Please quote the stretch of the forum post on the Concertina II architecture from "by: MitchAlsup - Wed, 12" through "the performance game.", word for word.

# Document excerpt
Content starts

X-Received-Bytes: 5814

by: MitchAlsup - Wed, 12 Oct 2022 19:15 UTC

On Wednesday, October 12, 2022 at 2:44:17 AM UTC-5, Quadibloc wrote:
> The various previous iterations of my Concertina II architecture
> hava all obviously been far to complex to have any chance of
> being taken seriously as an alternative to RISC-V and so on.
<
Basically you are putting too much stuff in a 5 pound bag.
This takes schedule, and RISV-generation 1 showed us that schedule
is one of the most important things in designing an architecture--
if you put too much stuff in, it takes too long to get done. AND THIS::
puts you behind in the performance game.
>
> An idea finally came my way as to how I could simplify it drastically
> enough so as to have some chance of consideration. However, the
> simplification comes at a cost which is probably high enough to still
> leave it without much chance.
>
> Essentially:
>
> All 32-bit instructions start with 1.
> All 16-bit instructions start with 0.
> A program is a stream of aligned 32-bit instructions. A 32-bit instruction
> slot may contain one 32-bit instructiion, or a pair of 16-bit instructions, or
> ...
>
> a 16-bit instruction, and a second half that starts with 1.
>
> 32-bit instructions that start with 111 are register-to-register operate
> instructions.
>
> 32-bit instructions that start with 101111 are not decoded as 32-bit
> instructions. These stub instructions serve as the second half,
> or more precisely, the remaining two-thirds, of a 48-bit instruction...
>
> that starts with the 16 bits that start with 1 which follow a single 16-bit
> instruction in the preceding 32-bit instruction slot.

Content ends

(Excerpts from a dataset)
Content starts

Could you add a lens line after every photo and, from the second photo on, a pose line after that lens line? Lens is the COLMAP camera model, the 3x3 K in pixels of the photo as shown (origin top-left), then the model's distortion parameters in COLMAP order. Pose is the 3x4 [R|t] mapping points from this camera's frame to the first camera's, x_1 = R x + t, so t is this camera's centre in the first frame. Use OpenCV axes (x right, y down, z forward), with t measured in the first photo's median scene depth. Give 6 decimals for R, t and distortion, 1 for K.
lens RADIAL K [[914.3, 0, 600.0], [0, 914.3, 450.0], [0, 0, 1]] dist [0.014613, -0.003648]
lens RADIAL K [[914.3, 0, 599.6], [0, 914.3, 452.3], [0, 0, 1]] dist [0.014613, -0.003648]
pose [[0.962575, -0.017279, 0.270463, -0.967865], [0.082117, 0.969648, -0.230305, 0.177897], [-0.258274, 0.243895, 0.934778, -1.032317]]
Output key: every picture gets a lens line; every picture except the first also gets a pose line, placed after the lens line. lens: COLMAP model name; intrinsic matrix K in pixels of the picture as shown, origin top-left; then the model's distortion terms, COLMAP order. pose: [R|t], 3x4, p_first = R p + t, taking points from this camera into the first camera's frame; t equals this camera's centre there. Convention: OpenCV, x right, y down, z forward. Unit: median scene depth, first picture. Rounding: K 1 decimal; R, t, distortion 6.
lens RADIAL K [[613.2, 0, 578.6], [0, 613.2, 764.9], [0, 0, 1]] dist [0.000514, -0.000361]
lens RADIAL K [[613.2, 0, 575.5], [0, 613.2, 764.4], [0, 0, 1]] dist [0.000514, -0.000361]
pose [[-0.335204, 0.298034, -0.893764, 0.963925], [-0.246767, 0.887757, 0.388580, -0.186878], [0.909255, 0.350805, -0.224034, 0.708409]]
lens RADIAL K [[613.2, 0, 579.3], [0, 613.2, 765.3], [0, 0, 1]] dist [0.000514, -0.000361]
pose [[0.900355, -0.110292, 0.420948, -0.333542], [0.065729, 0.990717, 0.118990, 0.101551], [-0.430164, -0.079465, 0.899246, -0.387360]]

Content ends

# Exercise solution
by: MitchAlsup - Wed, 12 Oct 2022 19:15 UTC

On Wednesday, October 12, 2022 at 2:44:17 AM UTC-5, Quadibloc wrote:
> The various previous iterations of my Concertina II architecture
> hava all obviously been far to complex to have any chance of
> being taken seriously as an alternative to RISC-V and so on.
<
Basically you are putting too much stuff in a 5 pound bag.
This takes schedule, and RISV-generation 1 showed us that schedule
is one of the most important things in designing an architecture--
if you put too much stuff in, it takes too long to get done. AND THIS::
puts you behind in the performance game.